▶ _Trecho_

Quando a psique é sufocada pela impossibilidade de simbolizar um trauma, quando a palavra falha em dar conta de um horror, o sujeito pode recorrer a um último e desesperado recurso: usar “a carne como seu único alfabeto possível”. A autolesão, nesta perspectiva, é um ato de uma lógica terrível, mas precisa. O sujeito inflige a si mesmo uma dor física, concreta, localizada e finita para tentar aplacar uma dor psíquica que é difusa, inominável e que parece infinita. É uma tentativa desesperada de dar uma borda, um contorno a um sofrimento que ameaça aniquilar a própria estrutura psíquica. O objetivo terapêutico, diante de uma irrupção do Real, não é interpretar, mas construir no sujeito a capacidade de “suportar seu próprio terrível” e garantir que, no auge da tempestade, o laço humano, o vínculo com o terapeuta ou cuidador, não se rompa.

O Sintoma Coletivo: A Crise da Civilização e o Colapso da Autoridade

A clínica psicanalítica nos obriga a ampliar o olhar para além do consultório. A “epidemia de comportamentos de descontrole” que vemos hoje, frequentemente diagnosticada como TDAH, pode ser, na verdade, um sintoma de uma “profunda crise da civilização”. Inspirada no trabalho de psicanalistas como Jean-Pierre Lebrun, esta análise argumenta que o que está em jogo é o “colapso da autoridade simbólica”.

A transição de uma sociedade hierárquica, vertical, para uma sociedade de relações horizontais, erodiu as figuras tradicionais de autoridade (pai, professor, médico) que antes ofereciam limites e referências claras. A “criança ingovernável”, que não escuta e desafia todas as regras, é a “mensagem mais honesta do declínio da palavra do adulto”. Ela não sofre de um transtorno neurológico isolado; ela está a denunciar o caos simbólico de um mundo que perdeu suas referências estruturantes. Ao focarmos no cérebro da criança, corremos o risco de transformar em patologia individual o que é, na verdade, um sintoma coletivo de uma sociedade que perdeu sua capacidade de estruturar as novas gerações.

O Terremoto Tardio: O TDAH na Vida Adulta e a Reestruturação Narrativa

O sofrimento não tratado na infância não desaparece. Ele se manifesta como a “epidemia escondida” do TDAH na vida adulta, afetando uma parcela significativa da população. Para o adulto, receber o diagnóstico é frequentemente um “profundo terremoto das emoções”. É o momento em que décadas de autocrítica feroz, de sentimentos de inadequação e de interpretações de suas dificuldades como “falhas de caráter” são subitamente recontextualizadas.

▶ _Instruções de trabalho_
1. Quais figuras tradicionais de autoridade o trecho cita como exemplo?
2. Transcreva do trecho, sem nenhuma alteração, a passagem que se inicia com as palavras "O Terremoto Tardio: O" e se encerra em "são subitamente recontextualizadas.".
Baseie-se exclusivamente no trecho.

▶ _Material fornecido_
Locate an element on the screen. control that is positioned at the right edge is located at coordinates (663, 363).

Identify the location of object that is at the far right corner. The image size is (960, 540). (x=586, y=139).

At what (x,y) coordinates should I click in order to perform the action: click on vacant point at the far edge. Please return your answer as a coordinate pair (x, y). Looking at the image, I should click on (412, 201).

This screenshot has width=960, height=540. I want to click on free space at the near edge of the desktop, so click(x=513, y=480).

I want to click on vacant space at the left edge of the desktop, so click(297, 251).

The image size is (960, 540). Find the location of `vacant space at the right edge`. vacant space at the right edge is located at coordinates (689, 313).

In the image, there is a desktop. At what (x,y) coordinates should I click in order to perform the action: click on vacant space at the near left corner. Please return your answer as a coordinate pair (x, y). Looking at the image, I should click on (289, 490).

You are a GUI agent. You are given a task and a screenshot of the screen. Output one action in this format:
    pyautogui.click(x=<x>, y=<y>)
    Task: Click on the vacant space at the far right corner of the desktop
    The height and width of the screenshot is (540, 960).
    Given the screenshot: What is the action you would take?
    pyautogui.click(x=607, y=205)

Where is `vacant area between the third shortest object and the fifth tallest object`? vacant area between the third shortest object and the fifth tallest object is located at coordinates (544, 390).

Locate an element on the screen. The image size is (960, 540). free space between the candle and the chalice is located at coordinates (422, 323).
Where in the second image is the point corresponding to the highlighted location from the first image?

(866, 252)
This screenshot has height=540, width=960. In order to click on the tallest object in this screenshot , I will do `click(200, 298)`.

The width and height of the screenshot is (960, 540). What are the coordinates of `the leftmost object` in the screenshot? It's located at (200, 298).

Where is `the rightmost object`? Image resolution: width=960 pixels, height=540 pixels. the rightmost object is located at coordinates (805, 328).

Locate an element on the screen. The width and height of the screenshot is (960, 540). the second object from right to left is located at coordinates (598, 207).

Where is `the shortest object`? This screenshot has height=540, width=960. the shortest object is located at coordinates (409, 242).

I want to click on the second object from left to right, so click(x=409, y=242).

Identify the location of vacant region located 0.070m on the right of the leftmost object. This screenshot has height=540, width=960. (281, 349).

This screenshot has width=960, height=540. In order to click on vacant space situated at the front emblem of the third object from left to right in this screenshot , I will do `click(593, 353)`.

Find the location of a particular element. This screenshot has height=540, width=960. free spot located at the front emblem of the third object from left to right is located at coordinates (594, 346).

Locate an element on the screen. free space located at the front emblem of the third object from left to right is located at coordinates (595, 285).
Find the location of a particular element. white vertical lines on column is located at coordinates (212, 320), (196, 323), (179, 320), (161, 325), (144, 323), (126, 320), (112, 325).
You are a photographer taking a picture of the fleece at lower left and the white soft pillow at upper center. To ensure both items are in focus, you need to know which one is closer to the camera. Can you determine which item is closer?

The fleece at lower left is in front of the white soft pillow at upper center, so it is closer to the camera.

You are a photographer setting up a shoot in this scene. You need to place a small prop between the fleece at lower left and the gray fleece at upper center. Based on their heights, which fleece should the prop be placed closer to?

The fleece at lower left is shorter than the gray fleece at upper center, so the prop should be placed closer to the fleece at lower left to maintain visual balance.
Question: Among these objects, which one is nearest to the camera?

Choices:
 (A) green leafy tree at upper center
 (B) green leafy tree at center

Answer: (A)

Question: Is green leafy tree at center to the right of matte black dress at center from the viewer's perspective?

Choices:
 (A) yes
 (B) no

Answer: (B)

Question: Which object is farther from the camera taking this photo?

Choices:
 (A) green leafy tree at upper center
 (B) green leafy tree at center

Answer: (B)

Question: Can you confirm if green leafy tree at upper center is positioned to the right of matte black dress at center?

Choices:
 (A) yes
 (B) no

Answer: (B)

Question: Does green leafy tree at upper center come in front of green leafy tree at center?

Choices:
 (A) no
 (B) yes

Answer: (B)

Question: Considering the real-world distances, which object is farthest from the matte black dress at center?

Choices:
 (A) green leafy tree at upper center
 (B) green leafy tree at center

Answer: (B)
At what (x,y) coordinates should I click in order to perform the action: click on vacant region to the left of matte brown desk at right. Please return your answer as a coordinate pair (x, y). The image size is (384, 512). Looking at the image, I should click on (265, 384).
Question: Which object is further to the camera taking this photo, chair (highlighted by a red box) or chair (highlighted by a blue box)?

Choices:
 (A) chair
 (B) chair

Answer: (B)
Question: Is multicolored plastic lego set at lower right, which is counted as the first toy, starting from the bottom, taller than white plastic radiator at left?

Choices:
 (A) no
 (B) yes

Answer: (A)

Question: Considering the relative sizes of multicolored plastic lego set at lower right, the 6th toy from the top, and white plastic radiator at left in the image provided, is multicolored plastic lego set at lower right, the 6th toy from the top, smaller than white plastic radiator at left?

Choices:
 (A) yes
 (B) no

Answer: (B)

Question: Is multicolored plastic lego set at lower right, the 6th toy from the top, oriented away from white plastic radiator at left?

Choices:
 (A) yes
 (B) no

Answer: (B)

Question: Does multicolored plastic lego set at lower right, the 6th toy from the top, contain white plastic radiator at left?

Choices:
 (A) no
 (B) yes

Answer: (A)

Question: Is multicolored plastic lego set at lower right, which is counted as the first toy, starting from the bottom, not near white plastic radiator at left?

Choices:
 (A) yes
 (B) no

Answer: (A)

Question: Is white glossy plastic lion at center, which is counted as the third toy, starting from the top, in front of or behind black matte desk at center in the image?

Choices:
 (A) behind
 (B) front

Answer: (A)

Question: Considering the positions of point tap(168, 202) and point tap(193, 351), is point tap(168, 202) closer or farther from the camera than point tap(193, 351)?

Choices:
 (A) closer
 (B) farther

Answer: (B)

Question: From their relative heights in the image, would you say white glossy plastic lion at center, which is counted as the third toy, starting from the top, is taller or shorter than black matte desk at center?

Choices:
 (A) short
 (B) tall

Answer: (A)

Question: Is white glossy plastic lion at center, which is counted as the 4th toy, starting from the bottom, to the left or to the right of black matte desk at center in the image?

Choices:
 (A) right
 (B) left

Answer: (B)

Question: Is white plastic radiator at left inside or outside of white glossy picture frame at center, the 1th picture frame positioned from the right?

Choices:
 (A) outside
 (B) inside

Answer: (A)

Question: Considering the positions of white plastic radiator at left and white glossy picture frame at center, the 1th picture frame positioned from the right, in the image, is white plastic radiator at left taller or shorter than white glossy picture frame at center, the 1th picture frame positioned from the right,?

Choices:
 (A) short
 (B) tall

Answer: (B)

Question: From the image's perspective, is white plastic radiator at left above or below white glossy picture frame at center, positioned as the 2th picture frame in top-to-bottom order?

▶ _Respostas em ordem_
1. Pai, professor e médico.

2.
O Terremoto Tardio: O TDAH na Vida Adulta e a Reestruturação Narrativa

O sofrimento não tratado na infância não desaparece. Ele se manifesta como a “epidemia escondida” do TDAH na vida adulta, afetando uma parcela significativa da população. Para o adulto, receber o diagnóstico é frequentemente um “profundo terremoto das emoções”. É o momento em que décadas de autocrítica feroz, de sentimentos de inadequação e de interpretações de suas dificuldades como “falhas de caráter” são subitamente recontextualizadas.